Mengkaji Dampak Resolusi Sawit dari Parlemen Eropa

Menteri Lingkungan Hidup dan Kehutanan RI Siti Nurbaya memperoleh laporan terkait disahkannya Resolusi Sawit berjudul "Report on Palm Oil and Deforestation of Rainforests" oleh Parlemen Eropa, di Starssbourg pada 4 April 2017. Resolusi sawit itu dinilai merusak iklim usaha perkebunan di Indonesia.

Dalam kunjungan kerja di Helsinki, didampingi oleh Duta Besar Indonesia untuk Finlandia Wiwiek Setyawati Firman, Menteri LHK memberikan klarifikasi kepada pers, di sela-sela jadwal penandatanganan nota kesepahaman antara Menteri Lingkungan Hidup dan Kehutanan RI Siti Nurbaya dengan Menteri Pertanian dan Lingkungan Hidup Finlandia Kimmo Tiilikainen pada Jumat (7/4) di Helsinki, Finlandia.

Siti Nurbaya mengatakan, mosi terkait laporan tentang sawit itu bersifat non-binding dan akan diserahkan kepada Dewan Eropa dan Presiden Eropa untuk menindaklanjutinya. Laporan itu itu secara khusus menyebut Indonesia, yang isinya menyatakan bahwa persoalan sawit adalah persoalan besar yang dikaitkan dengan isu korupsi, pekerja anak, pelanggaran HAM, penghilangan hak masyarakat adat, dan lain-lain. Studi sawit akan dirilis pada pertengahan tahun ini dan Komisi Eropa akan mengadakan konferensi terkait sawit.

Sisi pandangan negatif juga menyatakan perlunya alih investasi dari sawit ke sunflower oil dan rapeseed oil, serta kritisi terhadap perbankan, yang dianggap ikut mendukung. “Bagi Indonesia, isu sawit seperti ini merupakan hal yang sensitive dan dalam kaitan lingkungan dan kehutanan, maka saya  harus merespons,” kata Siti Nurbaya, dalam keterangan pers.

Industri sawit, lanjut dia, di Indonesia merupakan industri besar yang menyangkut hajat hidup petani yang meliputi areal tanam sawit seluas 11,6 juta hektare, dengan 41 persen di antaranya merupakan tanaman petani atau small holders. Jumlah tenaga kerja yang terlibat dari usaha hulu hingga hilir sawit tidak kurang dari 16  juta orang petani dan tenaga kerja.

**DATA YANG DITAMPILKAN:**
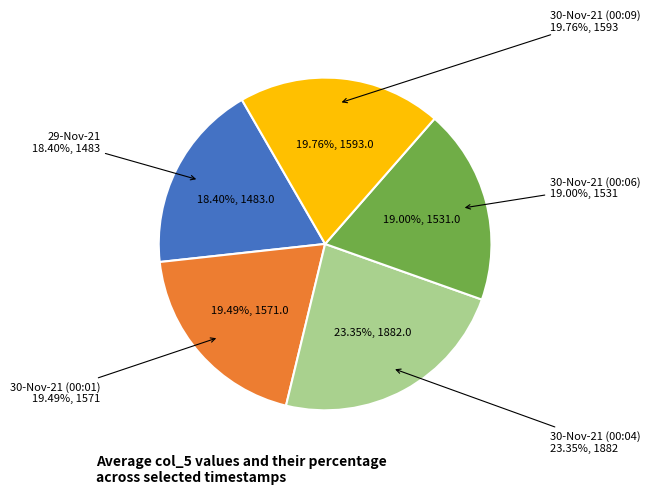

Which has a higher value, 30-Nov-21 (00:04) or 29-Nov-21?

30-Nov-21 (00:04)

**RINCIAN LATIHAN:** Lanjutkan kutipan tentang resolusi sawit Parlemen Eropa, dimulai setelah kalimat terakhirnya.

**HASIL LATIHAN:**
Karena itu, Siti Nurbaya melanjutkan, catatan-catatan negatif dalam mosi tersebut merupakan penghinaan kepada Indonesia, dan hal itu tidak bisa diterima. “Tuduhan bahwa sawit adalah korupsi, sawit adalah eksploitasi pekerja anak, sawit adalah pelanggaran hak asasi manusia, dan sawit menghilangkan hak masyarakat adat, semua itu tuduhan yang keji dan tidak relevan sekarang,” katanya.

Menurut Siti Nurbaya, Pemerintah Indonesia dalam kepemimpinan Presiden Joko Widodo (Jokowi) saat ini justru sedang melaksanakan praktik-praktik sustainable management dalam pengelolaan sawit dan industri-industri land based lainnya. “Dan ini semua sedang diintensifkan.”

Lebih lanjut Menteri LHK mengatakan, sustainable development sawit menjadi fokus utama pemerintahan Jokowi. Sama seperti orientasi Parlemen Eropa dan negara-negara lain di dunia, Indonesia juga termasuk yang di depan dalam upaya implementasi Paris Agreement.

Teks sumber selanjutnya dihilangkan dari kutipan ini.